<<<<
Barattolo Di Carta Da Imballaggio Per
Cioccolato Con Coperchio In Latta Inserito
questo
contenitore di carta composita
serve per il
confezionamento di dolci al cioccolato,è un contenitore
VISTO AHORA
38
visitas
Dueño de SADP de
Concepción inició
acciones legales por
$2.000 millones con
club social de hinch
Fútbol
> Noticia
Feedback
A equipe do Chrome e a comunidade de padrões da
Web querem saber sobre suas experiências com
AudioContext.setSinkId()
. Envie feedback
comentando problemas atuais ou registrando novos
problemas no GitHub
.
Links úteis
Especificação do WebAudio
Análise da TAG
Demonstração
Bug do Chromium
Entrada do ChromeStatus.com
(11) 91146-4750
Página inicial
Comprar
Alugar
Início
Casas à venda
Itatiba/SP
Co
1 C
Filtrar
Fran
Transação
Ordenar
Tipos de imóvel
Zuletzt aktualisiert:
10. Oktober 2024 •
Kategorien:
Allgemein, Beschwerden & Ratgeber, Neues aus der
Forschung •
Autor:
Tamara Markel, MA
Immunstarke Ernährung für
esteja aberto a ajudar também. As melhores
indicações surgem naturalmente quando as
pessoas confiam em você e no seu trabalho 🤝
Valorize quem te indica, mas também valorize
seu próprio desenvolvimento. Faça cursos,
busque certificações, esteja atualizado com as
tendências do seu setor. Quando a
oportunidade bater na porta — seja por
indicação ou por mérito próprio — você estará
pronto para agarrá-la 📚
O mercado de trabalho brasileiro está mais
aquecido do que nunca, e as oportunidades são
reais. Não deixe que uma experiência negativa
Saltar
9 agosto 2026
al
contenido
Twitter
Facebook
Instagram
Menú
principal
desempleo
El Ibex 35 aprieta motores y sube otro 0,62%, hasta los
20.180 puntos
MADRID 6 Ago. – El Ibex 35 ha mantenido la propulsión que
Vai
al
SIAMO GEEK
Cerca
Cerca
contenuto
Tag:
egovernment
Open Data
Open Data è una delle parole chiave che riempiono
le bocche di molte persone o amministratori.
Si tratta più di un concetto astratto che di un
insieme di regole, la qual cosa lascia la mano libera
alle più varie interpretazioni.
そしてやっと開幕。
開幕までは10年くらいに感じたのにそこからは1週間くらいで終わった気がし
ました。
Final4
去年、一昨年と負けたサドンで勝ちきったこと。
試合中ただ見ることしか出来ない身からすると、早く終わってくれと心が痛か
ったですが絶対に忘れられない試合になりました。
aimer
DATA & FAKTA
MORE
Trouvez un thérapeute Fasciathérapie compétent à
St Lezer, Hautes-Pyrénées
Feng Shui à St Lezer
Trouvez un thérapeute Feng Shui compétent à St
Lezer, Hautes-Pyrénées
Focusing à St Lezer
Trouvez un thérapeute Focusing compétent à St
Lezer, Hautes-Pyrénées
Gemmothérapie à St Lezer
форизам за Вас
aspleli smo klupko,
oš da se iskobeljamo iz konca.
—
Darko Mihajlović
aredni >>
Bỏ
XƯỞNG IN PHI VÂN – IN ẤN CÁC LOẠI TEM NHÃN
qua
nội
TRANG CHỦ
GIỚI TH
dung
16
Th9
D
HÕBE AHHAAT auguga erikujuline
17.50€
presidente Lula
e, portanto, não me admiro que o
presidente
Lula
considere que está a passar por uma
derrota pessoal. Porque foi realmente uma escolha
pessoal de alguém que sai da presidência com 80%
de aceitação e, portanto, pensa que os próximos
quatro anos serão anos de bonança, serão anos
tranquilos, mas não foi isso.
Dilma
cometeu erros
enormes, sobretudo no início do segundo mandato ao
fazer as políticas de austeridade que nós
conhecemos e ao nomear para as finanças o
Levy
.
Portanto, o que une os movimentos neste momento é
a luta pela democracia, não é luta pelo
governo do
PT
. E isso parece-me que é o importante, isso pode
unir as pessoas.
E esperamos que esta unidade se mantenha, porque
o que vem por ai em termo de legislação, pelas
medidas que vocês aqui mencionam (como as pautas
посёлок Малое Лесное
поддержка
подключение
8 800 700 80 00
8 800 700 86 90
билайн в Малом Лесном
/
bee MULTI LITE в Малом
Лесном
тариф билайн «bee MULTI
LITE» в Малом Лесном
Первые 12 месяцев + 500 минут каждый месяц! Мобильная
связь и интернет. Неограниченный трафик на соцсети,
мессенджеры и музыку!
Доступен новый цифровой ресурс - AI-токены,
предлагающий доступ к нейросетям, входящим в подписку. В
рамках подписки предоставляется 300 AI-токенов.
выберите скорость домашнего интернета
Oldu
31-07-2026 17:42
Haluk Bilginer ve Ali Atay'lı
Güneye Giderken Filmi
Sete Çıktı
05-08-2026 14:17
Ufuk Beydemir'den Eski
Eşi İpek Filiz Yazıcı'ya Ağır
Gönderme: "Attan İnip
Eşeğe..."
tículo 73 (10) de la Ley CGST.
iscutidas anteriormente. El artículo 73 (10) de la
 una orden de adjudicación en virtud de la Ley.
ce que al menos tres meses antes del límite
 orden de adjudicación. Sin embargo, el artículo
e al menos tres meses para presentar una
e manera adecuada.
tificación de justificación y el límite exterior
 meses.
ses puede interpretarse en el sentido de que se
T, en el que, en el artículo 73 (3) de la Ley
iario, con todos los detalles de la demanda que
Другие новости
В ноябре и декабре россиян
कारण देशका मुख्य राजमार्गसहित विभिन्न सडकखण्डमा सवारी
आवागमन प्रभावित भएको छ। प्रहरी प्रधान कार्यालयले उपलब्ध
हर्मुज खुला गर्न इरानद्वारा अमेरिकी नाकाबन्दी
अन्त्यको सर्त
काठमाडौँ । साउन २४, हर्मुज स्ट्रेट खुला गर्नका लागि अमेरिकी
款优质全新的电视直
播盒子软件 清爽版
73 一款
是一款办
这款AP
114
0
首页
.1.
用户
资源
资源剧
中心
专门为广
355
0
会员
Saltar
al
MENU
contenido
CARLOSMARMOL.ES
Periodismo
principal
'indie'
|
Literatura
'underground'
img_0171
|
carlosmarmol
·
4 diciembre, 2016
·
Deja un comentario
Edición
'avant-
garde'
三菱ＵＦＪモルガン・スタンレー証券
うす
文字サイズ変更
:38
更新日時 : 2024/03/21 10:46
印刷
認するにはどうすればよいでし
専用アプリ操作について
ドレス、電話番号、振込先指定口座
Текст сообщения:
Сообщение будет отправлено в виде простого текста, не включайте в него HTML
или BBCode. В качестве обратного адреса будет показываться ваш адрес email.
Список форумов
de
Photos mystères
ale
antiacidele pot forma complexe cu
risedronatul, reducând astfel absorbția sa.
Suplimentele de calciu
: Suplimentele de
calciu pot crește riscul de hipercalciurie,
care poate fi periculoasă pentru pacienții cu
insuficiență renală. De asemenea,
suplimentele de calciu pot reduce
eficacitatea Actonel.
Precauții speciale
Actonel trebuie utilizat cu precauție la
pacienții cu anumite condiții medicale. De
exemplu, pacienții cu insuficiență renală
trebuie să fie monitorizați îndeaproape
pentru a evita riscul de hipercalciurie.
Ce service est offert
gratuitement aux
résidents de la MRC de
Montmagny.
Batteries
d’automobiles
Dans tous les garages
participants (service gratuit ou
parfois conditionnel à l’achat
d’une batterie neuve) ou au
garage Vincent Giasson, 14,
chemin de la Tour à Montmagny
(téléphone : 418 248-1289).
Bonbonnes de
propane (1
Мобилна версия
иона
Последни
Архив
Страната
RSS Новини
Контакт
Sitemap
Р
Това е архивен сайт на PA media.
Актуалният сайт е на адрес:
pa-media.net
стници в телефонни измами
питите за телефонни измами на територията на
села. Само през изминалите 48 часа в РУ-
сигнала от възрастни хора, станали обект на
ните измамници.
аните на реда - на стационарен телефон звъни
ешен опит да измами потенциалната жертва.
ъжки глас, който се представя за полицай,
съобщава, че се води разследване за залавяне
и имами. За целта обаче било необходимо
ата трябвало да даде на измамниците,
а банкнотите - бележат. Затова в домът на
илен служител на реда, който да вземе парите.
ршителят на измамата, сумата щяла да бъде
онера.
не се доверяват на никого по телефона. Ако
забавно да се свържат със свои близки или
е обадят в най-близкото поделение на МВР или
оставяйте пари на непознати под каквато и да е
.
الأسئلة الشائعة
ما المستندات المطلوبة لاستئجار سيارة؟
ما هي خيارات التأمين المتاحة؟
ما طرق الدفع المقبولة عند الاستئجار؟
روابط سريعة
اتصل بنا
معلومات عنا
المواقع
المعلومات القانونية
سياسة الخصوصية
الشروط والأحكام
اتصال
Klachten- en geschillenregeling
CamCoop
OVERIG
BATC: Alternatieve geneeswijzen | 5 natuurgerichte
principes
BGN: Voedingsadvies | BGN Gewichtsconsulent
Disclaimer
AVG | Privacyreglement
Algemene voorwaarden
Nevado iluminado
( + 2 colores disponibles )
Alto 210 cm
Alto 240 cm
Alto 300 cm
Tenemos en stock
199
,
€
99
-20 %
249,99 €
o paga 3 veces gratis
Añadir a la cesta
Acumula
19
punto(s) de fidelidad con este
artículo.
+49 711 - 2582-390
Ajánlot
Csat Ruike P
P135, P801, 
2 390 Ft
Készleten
>>>>
▶ TASK REQUIREMENTS: Collect from the data above every line that includes "próprio".

▶ PROBLEM SOLUTION:
seu próprio desenvolvimento. Faça cursos,
indicação ou por mérito próprio — você estará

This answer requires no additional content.